Passage to read:
▬▬▬

Montgomery County Public Schools officials presented the superintendent's recommended FY27–32 capital improvement plan (CIP) and detailed boundary study recommendations during the board of education’s Feb. 12 work session. Board President Grace Roya Oven opened the session, which staff said is the final work session before the board takes final action in March.
Dr. Taylor and division staff framed the presentation around board policy FAA, which they described as the governing rubric for balancing educational program priorities, facility condition and geographic proximity. Staff said the current superintendent recommendation is unchanged, but they reviewed a set of alternatives raised in public testimony and explained why those alternatives were not adopted.
The presentation covered two major study areas. For Woodward/Northwood, staff said the recommendation would reopen Charles W. Woodward High School and expand Northwood, while striving to minimize split articulations and to balance free and reduced‑price meal (FARMS) rates and utilization across nearby high schools. Staff noted 47 elementary schools in the study area, of which 28 would have no reassignments under the recommendation. For Crown Farm/Damascus, staff presented a recommendation to relocate Thomas S. Wootton High School to the Crown Farm site and to expand Damascus, and showed why some community alternatives would create poorer geographic contours or higher costs.
Staff provided numerical examples to help board members compare options: average route transportation cost was estimated at about $125,000 per bus per year; several boundary scenarios were shown with specific utilization and FARMS percentages (for example, staff said Wheaton’s FARMS rate would be roughly 59.2% under the superintendent’s recommendation versus about 61.7% under an earlier Option B). Staff also clarified that program seats (the Edison partnership) were counted in some scenarios (500 seats assumed for Wheaton in the study data).

▬▬▬

Turn the paragraph of the school board article that begins "The presentation covered two major study areas" into a short list that keeps its main facts. The data after this article comes from a separate source.

▬▬▬

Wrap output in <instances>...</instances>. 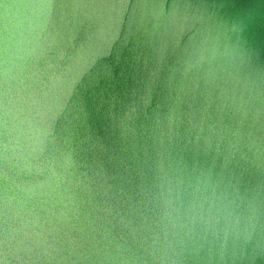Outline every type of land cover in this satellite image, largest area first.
<instances>
[{"label":"clouds","instance_id":"1","mask_svg":"<svg viewBox=\"0 0 264 264\" xmlns=\"http://www.w3.org/2000/svg\"><path fill=\"white\" fill-rule=\"evenodd\" d=\"M253 22L234 0H0V264H264Z\"/></svg>","mask_w":264,"mask_h":264},{"label":"water","instance_id":"2","mask_svg":"<svg viewBox=\"0 0 264 264\" xmlns=\"http://www.w3.org/2000/svg\"><path fill=\"white\" fill-rule=\"evenodd\" d=\"M236 8L252 11L254 22L251 27V38L257 47H264V12L259 8V0H234Z\"/></svg>","mask_w":264,"mask_h":264}]
</instances>
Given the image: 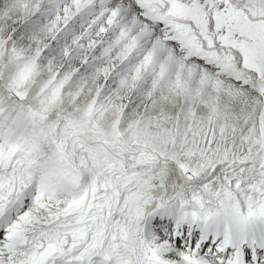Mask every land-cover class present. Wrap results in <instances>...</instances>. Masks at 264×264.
Returning <instances> with one entry per match:
<instances>
[{
  "label": "snow or ice",
  "instance_id": "6c2138e0",
  "mask_svg": "<svg viewBox=\"0 0 264 264\" xmlns=\"http://www.w3.org/2000/svg\"><path fill=\"white\" fill-rule=\"evenodd\" d=\"M0 264H264V0H0Z\"/></svg>",
  "mask_w": 264,
  "mask_h": 264
}]
</instances>
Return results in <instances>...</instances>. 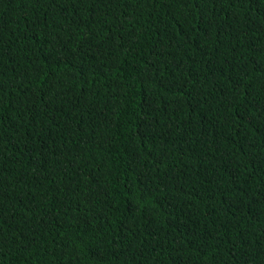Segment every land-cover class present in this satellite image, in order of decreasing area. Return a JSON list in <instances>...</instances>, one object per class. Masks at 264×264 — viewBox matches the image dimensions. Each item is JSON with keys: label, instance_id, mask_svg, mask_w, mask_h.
I'll return each instance as SVG.
<instances>
[{"label": "trees", "instance_id": "1", "mask_svg": "<svg viewBox=\"0 0 264 264\" xmlns=\"http://www.w3.org/2000/svg\"><path fill=\"white\" fill-rule=\"evenodd\" d=\"M0 264H264V0H0Z\"/></svg>", "mask_w": 264, "mask_h": 264}]
</instances>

▬▬▬

Reply to the task:
- Woodward/Northwood: reopen Charles W. Woodward High School and expand Northwood, aiming to minimize split articulations and balance FARMS rates and utilization across nearby high schools.
- Of the 47 elementary schools in that study area, 28 would have no reassignments.
- Crown Farm/Damascus: relocate Thomas S. Wootton High School to the Crown Farm site and expand Damascus.
- Staff showed that some community alternatives would create poorer geographic contours or higher costs.